▶ AVAILABLE RECORDS:
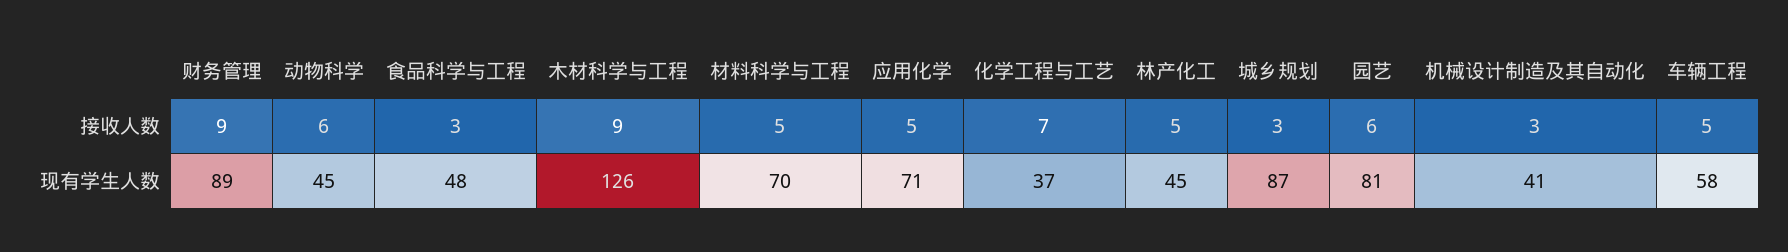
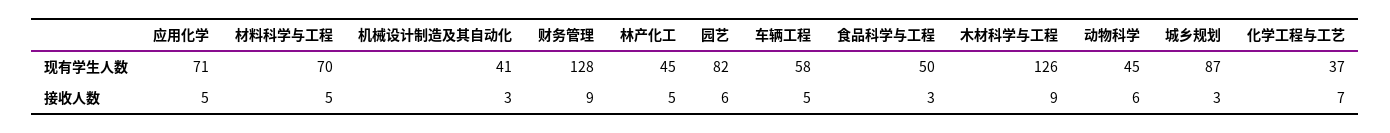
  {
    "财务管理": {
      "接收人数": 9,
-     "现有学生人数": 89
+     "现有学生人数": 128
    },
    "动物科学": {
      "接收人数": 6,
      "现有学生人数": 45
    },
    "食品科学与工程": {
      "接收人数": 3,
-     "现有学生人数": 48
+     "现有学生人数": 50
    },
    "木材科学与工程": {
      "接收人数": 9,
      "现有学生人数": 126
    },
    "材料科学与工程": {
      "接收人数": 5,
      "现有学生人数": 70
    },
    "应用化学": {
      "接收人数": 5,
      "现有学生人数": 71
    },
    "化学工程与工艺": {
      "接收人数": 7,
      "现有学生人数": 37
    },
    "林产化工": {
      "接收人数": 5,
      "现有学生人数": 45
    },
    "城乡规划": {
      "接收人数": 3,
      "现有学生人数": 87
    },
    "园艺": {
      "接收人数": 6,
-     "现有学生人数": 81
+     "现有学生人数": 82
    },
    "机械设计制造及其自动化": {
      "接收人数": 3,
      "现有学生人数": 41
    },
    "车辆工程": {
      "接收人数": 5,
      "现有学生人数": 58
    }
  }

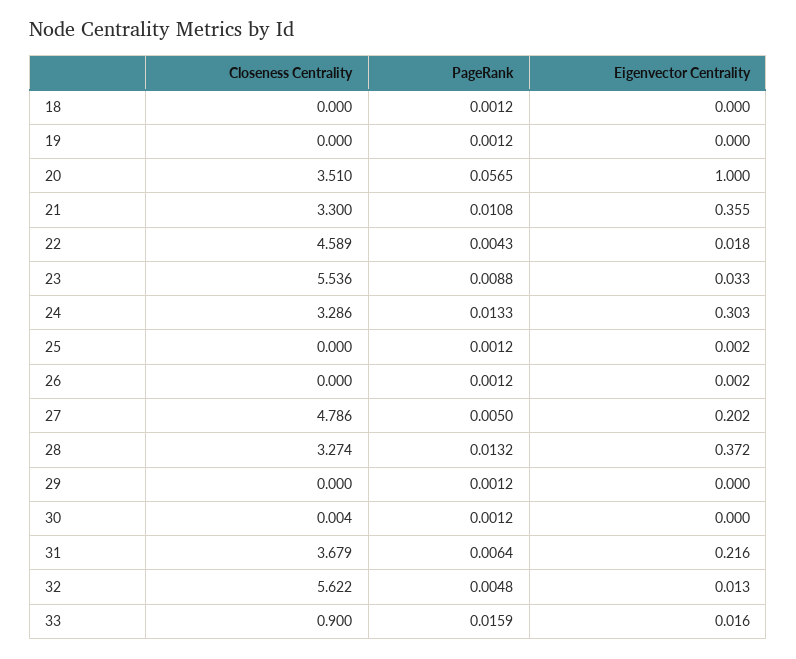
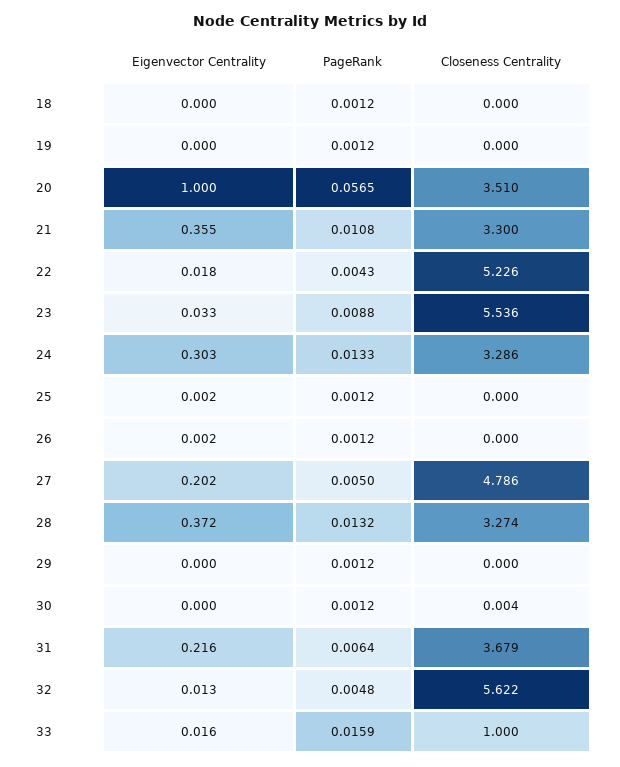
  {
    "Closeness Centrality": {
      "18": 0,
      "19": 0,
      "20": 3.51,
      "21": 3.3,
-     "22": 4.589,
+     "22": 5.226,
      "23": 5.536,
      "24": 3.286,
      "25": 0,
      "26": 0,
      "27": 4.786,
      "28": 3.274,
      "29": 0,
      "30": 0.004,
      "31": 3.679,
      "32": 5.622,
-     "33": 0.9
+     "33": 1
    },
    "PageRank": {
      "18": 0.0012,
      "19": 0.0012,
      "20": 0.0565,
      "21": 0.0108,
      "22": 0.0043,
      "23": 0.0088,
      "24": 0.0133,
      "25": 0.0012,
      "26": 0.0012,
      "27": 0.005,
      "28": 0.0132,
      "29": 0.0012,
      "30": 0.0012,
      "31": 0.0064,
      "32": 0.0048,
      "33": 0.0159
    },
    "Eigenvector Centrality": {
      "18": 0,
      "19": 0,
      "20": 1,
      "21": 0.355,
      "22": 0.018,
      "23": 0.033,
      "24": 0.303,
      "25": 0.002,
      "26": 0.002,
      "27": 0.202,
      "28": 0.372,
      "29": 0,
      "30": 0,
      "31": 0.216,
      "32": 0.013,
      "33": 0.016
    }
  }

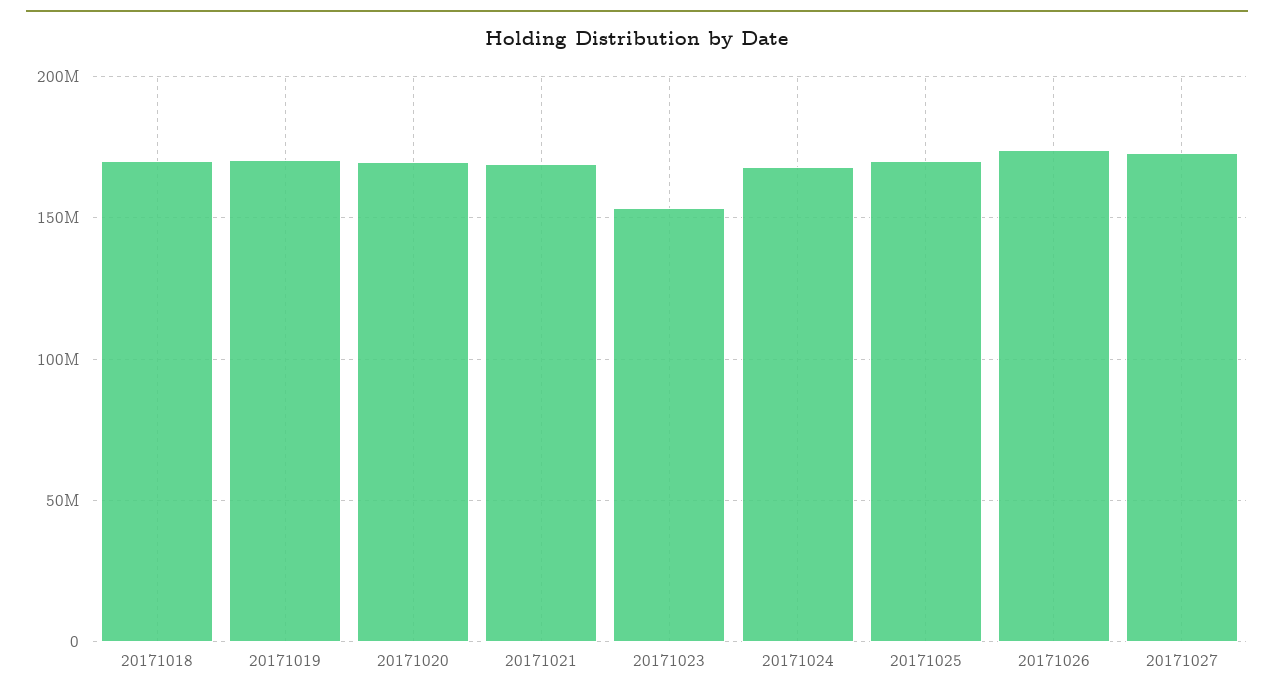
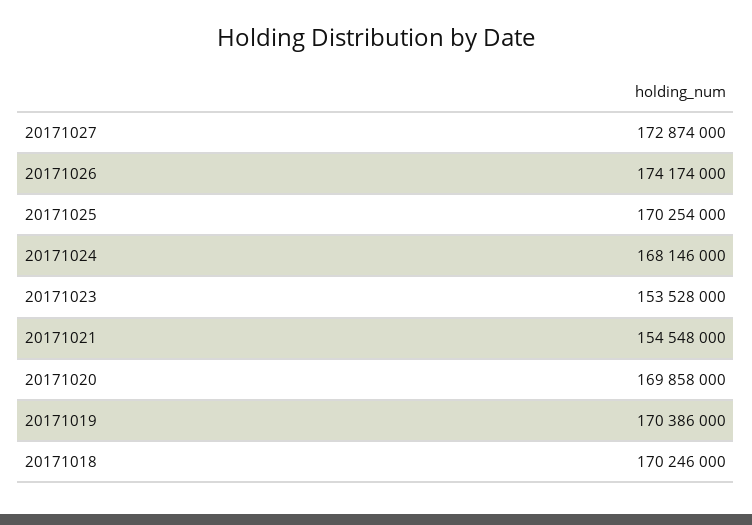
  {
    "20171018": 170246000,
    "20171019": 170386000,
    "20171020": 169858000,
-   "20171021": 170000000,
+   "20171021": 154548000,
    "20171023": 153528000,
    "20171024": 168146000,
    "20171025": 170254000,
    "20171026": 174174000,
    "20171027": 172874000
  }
---
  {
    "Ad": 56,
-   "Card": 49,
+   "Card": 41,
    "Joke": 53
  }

▶ TASK REQUIREMENTS:
Which of the lines above hold the string "Centrality"? Copy each one.

▶ EXERCISE SOLUTION:
    "Closeness Centrality": {
    "Eigenvector Centrality": {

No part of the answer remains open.